Major-General Herbert Edward Stacy Abbott (19 November 1814 – 1883) was an officer in the armies of the East India Company and British Crown in India, under colonial rule.

==Background and education==
Abbott was the son of George Edward Abbott (died 1822) and Ann (or Anna) Maria Stacy, who married in India. He had an older sister, Marianne Sarah Abbott (1808–1887), who married Charles Scott Hadow. Abbott's father was the Head Assistant in the Calcutta General Post Office. while his mother was the daughter of the Reverend Henry Peter Stacy (born c.1760), who was believed to have been chaplain at Danapur. An image of Reverend H. P. Stacy is in the Manchester Art Gallery.

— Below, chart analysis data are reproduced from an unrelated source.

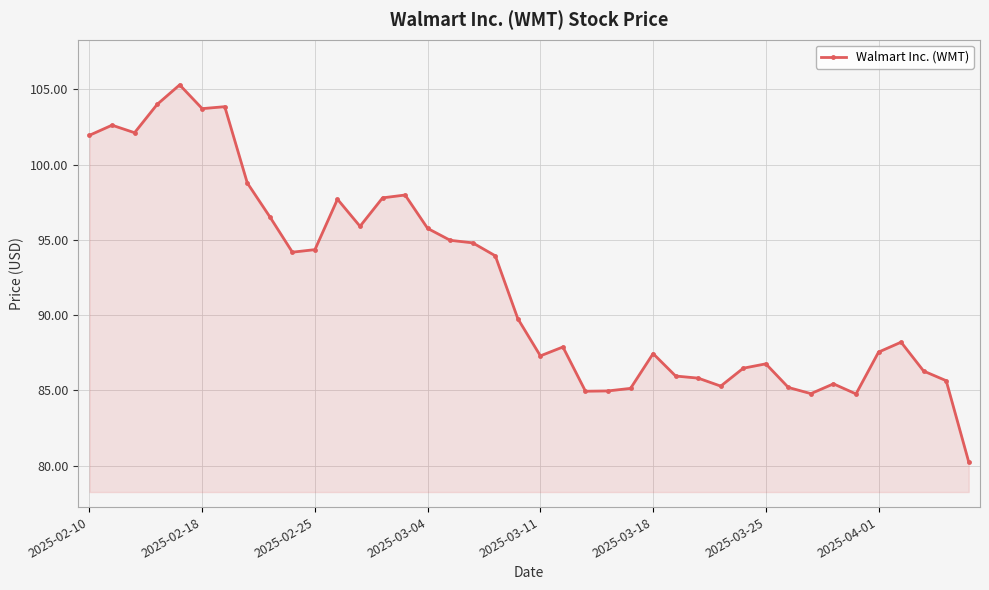

True or false: the data has more than 1 interior local peaks.

True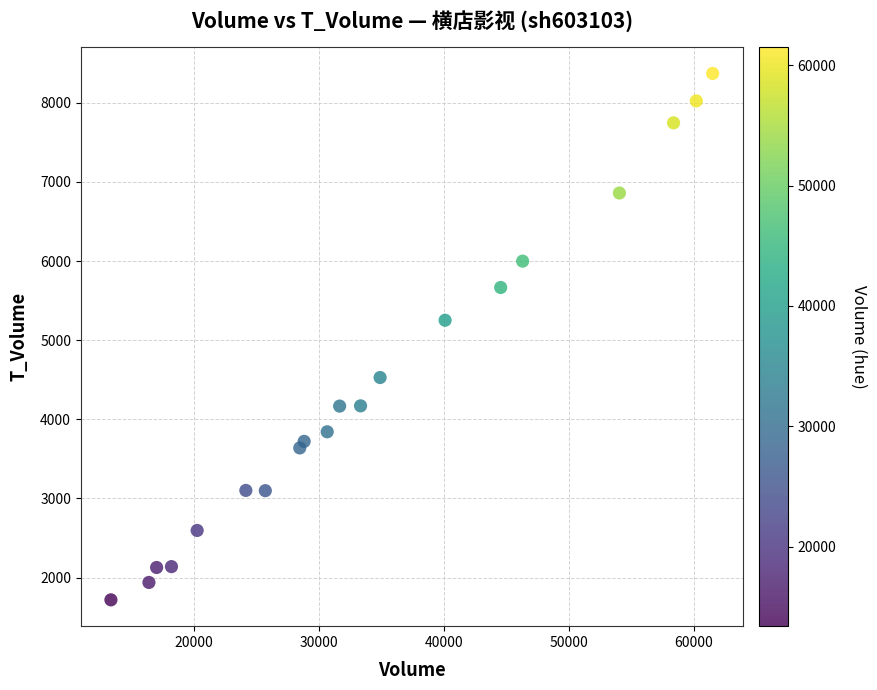

What Y value in the scatter plot is closest to 5044?

5252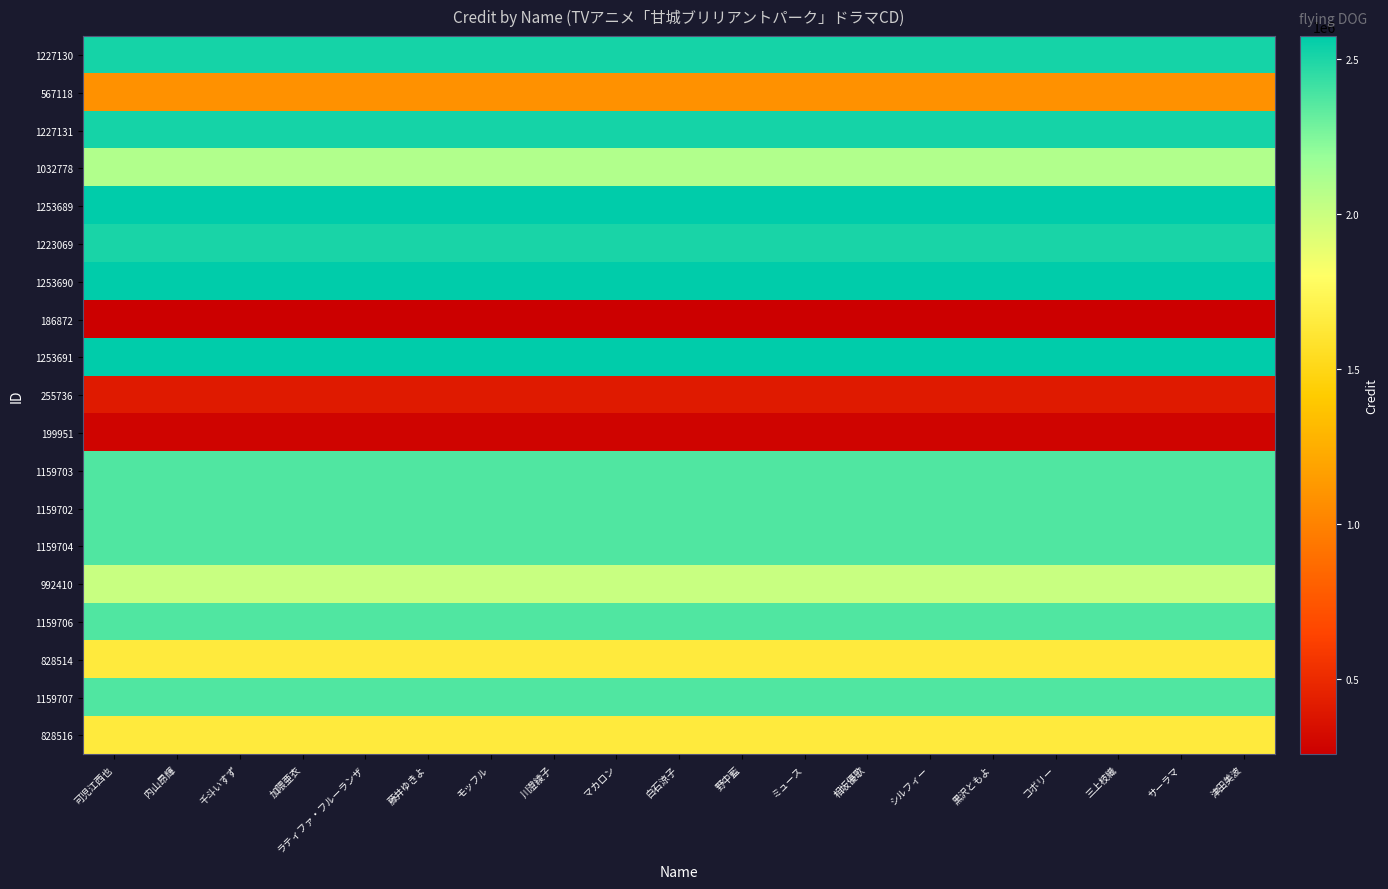

List the series in order of their peak value, highest first.

1253691, 1253690, 1253689, 1227131, 1227130, 1223069, 1159707, 1159706, 1159704, 1159703, 1159702, 1032778, 992410, 828516, 828514, 567118, 255736, 199951, 186872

Abbott was educated at Addiscombe Military Seminary from 1829 to 1831, from where he joined the 74th Native Infantry.

==Publications==
Abbott published anonymously a short account of the Indian Rebellion of 1857, not intended for widespread public circulation, entitled Particulars of the Mutiny at Delhi, on the 11 May, 1857.

==Other contributions==
In about 1886 Abbott designed the Ellerslie building in Shimla which is the home of the Himachal Pradesh Secretariat.

A photograph of General Abbott and his medals are in the collection of the National Army Museum, London.

==Personal life==
Abbott married Sarah Masson. Their son, Herbert Abbott (1855–1939), became a keen cricketer, who played for the Marylebone Cricket Club, and was a decorated British Army officer.